• [原文]
..........

人材確保等支援助成金は厚生労働省が管轄する助成金制度であり、介護業界を含めて人材不足が叫ばれる様々な業界において、魅力的な雇用創出の推進を目指して実施されている助成金です。このページでは人材確保等支援助成金について解説していますので、ぜひ参考としてご活用ください。
なお、人材確保等支援助成金の内容はひんぱんに見直しや改定が行われるため、申請を検討する際は改めて厚生労働省の公式ホームページをご確認ください。
人材確保等支援助成金とは、厚生労働省が主体となって魅力的な雇用創出の推進を支援するために実施している助成金事業です。離職率の高さや求職者の減少など、人材確保が難しかったり人手不足が深刻化したりしている事業を対象として多角的な助成金が設定されており、介護業界においても介護福祉機器の導入や離職率改善への取り組みなどに関して経費の一部が助成されています。
また、人材確保等支援助成金には複数のコースが設定されており、雇用管理制度助成コースや介護福祉機器助成コースなど、介護業界や介護事業者に活用しやすいコースが用意(一部休止)されているので注意してください。

..........

• [データ行]
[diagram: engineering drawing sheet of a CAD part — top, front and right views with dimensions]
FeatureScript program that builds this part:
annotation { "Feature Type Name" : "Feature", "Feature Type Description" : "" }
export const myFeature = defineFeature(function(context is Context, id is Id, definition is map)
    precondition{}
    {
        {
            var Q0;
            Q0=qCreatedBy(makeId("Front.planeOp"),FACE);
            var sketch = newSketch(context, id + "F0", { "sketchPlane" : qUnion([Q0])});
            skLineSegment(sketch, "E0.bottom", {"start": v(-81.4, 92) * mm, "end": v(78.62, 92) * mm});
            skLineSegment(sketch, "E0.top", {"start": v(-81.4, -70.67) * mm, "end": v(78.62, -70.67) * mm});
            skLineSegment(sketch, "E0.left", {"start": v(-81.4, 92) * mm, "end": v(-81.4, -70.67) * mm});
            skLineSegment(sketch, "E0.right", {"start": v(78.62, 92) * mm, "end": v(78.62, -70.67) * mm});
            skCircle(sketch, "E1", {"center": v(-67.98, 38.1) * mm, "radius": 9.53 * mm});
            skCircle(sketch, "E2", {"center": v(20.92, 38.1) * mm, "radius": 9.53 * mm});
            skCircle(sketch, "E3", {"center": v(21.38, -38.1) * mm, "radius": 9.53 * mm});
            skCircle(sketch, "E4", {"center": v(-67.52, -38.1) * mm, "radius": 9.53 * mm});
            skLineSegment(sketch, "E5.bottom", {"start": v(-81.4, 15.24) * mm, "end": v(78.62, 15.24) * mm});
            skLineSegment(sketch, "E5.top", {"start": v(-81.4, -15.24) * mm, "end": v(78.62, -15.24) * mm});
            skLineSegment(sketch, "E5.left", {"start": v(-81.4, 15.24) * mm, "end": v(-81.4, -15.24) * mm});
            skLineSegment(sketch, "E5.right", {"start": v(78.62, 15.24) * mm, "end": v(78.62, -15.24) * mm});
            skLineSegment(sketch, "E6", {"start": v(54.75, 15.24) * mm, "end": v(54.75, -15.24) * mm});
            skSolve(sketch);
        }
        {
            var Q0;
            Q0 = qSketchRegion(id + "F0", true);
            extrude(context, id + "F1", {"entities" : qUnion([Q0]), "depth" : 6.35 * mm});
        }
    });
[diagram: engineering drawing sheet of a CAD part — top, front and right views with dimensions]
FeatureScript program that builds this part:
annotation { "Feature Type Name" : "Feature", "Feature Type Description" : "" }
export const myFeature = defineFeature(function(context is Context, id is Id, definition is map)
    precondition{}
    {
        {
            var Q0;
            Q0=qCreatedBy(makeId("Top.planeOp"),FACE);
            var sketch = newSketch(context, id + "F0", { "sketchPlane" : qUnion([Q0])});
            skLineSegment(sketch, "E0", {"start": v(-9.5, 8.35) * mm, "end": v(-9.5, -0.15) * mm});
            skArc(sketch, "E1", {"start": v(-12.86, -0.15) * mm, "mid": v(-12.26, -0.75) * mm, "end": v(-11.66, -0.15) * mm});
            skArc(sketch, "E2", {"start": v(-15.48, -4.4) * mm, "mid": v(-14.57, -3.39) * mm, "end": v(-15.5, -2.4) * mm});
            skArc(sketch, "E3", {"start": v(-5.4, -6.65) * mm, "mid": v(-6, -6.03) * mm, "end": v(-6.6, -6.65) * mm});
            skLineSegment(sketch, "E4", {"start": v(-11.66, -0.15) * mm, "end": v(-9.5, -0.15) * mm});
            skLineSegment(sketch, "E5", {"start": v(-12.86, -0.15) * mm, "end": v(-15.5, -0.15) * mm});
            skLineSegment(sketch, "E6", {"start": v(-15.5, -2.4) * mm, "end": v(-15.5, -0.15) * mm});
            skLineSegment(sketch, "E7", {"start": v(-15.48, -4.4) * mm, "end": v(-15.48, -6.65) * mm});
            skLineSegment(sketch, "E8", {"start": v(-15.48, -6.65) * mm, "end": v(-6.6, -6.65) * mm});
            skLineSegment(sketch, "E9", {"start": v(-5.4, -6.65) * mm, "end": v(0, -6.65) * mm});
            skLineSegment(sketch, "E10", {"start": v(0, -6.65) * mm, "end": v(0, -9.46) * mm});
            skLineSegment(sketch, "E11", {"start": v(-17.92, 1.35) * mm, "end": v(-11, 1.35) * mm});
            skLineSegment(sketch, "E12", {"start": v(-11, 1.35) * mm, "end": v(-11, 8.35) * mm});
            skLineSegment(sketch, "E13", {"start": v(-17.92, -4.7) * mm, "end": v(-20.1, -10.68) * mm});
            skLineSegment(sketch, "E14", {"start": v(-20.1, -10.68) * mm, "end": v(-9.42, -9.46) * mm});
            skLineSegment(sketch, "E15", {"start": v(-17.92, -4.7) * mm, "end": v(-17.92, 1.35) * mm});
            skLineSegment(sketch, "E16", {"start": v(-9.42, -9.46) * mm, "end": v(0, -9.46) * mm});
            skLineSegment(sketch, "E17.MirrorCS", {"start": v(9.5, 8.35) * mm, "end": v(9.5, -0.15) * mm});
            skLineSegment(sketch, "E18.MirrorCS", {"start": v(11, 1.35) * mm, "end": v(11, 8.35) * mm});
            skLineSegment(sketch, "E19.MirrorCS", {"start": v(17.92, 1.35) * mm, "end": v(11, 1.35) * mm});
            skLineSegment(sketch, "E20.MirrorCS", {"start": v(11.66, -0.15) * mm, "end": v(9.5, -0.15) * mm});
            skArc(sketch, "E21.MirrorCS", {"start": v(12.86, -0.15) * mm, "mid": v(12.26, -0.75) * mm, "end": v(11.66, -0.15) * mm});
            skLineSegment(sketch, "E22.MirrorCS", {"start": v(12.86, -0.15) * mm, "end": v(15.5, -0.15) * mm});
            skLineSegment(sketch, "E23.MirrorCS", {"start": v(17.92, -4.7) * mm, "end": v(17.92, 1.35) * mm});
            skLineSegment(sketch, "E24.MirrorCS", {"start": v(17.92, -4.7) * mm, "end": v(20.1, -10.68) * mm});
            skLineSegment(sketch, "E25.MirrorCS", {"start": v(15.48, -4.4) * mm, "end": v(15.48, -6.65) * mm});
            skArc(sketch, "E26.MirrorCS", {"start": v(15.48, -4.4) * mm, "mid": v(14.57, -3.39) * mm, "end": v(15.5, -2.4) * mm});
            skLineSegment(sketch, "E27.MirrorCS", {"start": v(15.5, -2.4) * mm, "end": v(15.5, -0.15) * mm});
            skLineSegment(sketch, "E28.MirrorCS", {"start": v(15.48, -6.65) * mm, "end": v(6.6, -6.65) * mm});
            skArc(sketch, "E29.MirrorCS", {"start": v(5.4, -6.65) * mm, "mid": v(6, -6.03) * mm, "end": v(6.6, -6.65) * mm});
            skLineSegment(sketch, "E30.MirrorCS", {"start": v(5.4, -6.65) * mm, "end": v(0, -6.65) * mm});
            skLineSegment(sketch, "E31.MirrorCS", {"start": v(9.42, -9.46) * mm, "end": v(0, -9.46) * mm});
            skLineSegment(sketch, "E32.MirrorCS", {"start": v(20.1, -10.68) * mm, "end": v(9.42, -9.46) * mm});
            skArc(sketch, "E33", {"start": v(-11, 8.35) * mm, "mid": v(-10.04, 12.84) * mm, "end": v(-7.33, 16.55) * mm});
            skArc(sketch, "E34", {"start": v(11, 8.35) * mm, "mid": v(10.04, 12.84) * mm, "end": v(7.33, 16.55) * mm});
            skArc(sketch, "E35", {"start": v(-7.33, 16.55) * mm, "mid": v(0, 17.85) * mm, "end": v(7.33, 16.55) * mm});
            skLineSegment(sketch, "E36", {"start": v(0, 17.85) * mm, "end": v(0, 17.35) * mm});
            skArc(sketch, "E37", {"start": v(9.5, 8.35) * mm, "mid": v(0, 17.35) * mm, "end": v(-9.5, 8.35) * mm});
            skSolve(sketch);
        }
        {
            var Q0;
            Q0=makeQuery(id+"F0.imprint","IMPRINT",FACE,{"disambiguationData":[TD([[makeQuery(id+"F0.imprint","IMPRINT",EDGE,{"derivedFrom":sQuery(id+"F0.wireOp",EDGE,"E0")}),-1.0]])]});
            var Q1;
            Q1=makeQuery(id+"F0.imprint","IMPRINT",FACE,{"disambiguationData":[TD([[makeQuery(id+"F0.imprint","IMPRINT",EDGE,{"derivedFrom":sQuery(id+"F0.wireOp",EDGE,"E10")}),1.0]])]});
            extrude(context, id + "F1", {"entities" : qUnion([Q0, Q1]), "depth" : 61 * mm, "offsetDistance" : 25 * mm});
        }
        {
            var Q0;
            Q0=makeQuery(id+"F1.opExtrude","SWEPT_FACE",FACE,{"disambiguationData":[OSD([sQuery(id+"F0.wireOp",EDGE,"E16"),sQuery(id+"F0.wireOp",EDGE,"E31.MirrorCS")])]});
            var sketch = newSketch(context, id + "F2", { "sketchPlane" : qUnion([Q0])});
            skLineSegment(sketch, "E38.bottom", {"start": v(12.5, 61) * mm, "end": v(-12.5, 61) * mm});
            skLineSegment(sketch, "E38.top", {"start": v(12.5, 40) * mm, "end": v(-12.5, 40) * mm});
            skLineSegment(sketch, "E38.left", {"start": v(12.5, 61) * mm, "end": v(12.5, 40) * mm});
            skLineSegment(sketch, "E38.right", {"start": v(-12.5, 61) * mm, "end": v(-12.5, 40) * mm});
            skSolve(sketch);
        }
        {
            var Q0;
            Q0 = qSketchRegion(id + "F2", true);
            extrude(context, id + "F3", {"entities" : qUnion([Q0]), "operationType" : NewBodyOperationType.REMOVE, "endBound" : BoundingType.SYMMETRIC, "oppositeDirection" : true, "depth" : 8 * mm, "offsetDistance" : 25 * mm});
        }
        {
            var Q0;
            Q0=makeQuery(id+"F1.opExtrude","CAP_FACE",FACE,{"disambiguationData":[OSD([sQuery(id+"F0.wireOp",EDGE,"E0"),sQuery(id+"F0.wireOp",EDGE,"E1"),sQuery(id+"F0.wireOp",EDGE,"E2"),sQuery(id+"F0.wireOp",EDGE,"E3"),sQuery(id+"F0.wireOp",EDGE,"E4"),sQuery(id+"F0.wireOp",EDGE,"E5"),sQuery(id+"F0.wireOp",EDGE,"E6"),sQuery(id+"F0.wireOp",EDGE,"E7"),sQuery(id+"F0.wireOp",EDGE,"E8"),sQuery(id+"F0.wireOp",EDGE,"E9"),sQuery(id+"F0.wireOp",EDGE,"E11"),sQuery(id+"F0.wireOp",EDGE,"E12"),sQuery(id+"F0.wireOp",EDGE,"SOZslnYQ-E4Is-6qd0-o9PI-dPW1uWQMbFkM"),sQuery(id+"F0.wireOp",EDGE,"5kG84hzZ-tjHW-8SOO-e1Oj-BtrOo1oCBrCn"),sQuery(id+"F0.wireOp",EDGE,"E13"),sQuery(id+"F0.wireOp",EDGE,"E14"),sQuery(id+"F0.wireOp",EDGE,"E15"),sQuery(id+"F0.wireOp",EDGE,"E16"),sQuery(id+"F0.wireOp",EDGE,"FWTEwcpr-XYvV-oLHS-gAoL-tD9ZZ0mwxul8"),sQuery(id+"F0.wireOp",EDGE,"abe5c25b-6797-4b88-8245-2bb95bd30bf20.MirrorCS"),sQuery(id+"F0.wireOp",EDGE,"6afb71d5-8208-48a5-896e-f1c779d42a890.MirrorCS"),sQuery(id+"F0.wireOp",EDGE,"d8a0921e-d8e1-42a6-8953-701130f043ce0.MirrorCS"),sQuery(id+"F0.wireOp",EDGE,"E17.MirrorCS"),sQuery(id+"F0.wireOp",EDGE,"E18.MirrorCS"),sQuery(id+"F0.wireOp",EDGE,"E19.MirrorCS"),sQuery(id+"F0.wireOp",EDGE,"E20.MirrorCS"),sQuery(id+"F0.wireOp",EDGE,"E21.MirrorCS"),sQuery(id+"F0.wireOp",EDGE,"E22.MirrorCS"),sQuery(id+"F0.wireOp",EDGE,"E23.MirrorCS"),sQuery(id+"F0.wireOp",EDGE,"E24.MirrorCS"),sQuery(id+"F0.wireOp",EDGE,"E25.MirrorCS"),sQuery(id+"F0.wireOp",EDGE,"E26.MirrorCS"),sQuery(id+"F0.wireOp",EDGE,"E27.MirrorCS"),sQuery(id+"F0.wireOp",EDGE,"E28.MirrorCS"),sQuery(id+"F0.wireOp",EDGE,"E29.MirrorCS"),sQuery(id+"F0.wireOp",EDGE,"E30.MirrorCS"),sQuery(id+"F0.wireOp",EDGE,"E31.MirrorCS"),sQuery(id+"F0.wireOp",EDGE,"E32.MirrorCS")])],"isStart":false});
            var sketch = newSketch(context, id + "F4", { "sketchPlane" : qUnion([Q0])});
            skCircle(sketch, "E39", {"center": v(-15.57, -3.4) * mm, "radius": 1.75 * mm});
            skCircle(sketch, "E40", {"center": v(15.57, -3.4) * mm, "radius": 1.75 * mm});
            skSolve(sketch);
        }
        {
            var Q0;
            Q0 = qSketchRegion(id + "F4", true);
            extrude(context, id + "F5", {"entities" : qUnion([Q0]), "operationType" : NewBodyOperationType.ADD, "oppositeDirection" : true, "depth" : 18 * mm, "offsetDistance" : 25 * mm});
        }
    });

..........

• [課題内容 1] 人材確保等支援助成金についての原文によると、この助成金制度を管轄しているのはどこですか。
• [課題内容 2] 人材確保等支援助成金についての原文を、最後の文の後から書き進めてください。
資料は原文とは別のものです。

• [回答 1] 厚生労働省です。

• [回答 2]
人材確保等支援助成金の申請を行う際は、生産性の向上や離職率の低下などを目標に据えた人材確保等支援助成金計画書を作成して提出することが必要です。
そもそも人材確保等支援助成金は介護事業者や介護業界に携わる事業者が、魅力ある雇用創出を目指して環境整備や雇用体制の刷新といった取り組みを行うことを前提としている助成事業であり、助成金を受け取るには制度の活用によってどれだけ離職率改善などを達成できるか、またそのためにどのような取り組みを実施するのかといった内容を計画としてまとめなければなりません。
加えて、計画書の要件や達成目標はコースによってそれぞれ設定されており、まずは介護業界にとってどのようなコースが適しているのか概要を把握しておきましょう。
研修制度や諸手当等制度、健康づくり制度といった様々な雇用管理制度の導入や実施を通して、従業員の離職率の低下に向けた取り組みを進める事業者を対象とした、人材確保等支援助成金のコースです。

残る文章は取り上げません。